Tara Selter, the protagonist of Solvej Balle’s On the Calculation of Volume (translated by Barbara J. Haveland), is stuck on the day of November 18, which she repeats endlessly. Trapped in time, she makes an official project of it. Looking becomes ritualistic. The day’s relentless sameness is double-checked, until she can predict the movement of birds. Wonderfully, this is the first book in a series of seven.
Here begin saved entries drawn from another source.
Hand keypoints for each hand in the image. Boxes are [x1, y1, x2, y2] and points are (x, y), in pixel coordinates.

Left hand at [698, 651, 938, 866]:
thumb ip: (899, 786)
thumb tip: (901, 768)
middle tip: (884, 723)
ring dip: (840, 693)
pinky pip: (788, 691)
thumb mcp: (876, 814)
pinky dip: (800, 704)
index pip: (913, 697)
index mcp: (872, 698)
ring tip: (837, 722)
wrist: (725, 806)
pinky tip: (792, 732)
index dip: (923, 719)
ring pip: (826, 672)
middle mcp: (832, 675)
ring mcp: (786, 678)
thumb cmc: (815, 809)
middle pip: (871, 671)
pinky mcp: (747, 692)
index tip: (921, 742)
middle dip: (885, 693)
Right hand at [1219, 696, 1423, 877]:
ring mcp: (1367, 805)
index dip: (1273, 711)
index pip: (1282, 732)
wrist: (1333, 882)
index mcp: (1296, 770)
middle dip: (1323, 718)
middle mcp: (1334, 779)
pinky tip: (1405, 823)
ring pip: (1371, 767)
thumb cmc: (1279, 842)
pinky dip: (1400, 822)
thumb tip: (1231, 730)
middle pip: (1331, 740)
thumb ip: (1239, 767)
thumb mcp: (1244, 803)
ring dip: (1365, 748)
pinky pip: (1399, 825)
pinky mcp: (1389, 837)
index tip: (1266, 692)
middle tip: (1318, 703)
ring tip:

I was sort of taken with this suggestion, until I realized that it was from K Patrik. She’s one of these English writers who only uses sentence fragments. (That country is going under.) I threw her much-celebrated book Mrs S in the trash can after one hundred pages. So I closed the tab. Then I was reading Catherine Lacey’s Substack, and she made the same recommendation and at length in a post called “A Reading Emergency.” (The emergency was she needed On the Calculation of Volume book 2, because she had finished book 1 and loved it.)

I could feel myself wanting to read this book, even though the premise of the book is boredom itself: a rare book dealer wakes up to the same day over and over, like Groundhog Day, a very annoying film, or Palm Springs, a slightly less annoying film to me (somehow!). Because Slovej Balle is from Scandinavia, she’s chosen to write seven volumes about this woman’s predicament. (And didn’t Foster Wallace die writing his book on boredom?) I walked into Dalkey to the only bookstore near me and tried to find a copy of book 1. They didn’t have it. I walked home and ordered it on Kindle on my iPhone. (The way books should be read.)

Catherine writes that it isn’t about the plot, “the real action is always in the language and the undertows that the text creates as a whole.” I too hate plot, especially at the expense of sentences. And so, I’m here to report that the book is very beautiful, very moving, one of those polishing stones books (you must slow down).

Here’s two pages so you can read for yourself.

If you are going to read a “my year in reading” piece, I liked Sophie Haigney’s the best. (Funnily enough, a Paris Review editor! Though she made this post on her website.) I’ll also include some of Madeleine Watts’s favorite books from the year. By her accounting, she “finished” 143 books in 2024. She’s an ex-bookseller, and I met her because I adored her recommendations (handwritten at Mcnally Jackson), so she’s allowed to do what she wants:

Wonderful, Wonderful Times; Cold Nights of Childhood; Lovebug; Seven Steeples; God Forgets the Poor; Painting Time; Brian; Anam; Strangers I Know; What Is Mine; When I Sing, Mountains Dance; Star III; The Most Secret Memory of Men; The Italy Letters.

Rent Joan Didion’s House

I’m feeling bullish on American tourism. Living part-time in Europe will do this to you.

  • A great dream of mine is renting a pickup truck in Miami, and using my dogeared copy of Joy Williams’s guidebook The Florida Keys. (I’ve read it a few times, but I’ve never been.) A friend of mine says it holds up, mostly because things in the Keys don’t change so much.

  • I have this idea of going to Michigan, renting a car, and staying in every house designed by Frank Lloyd Wright. There’s a remarkable number operating as Airbnb’s and VRBOs.

The Goetsch-Winckler House in Okemos, Michigan ($405/night).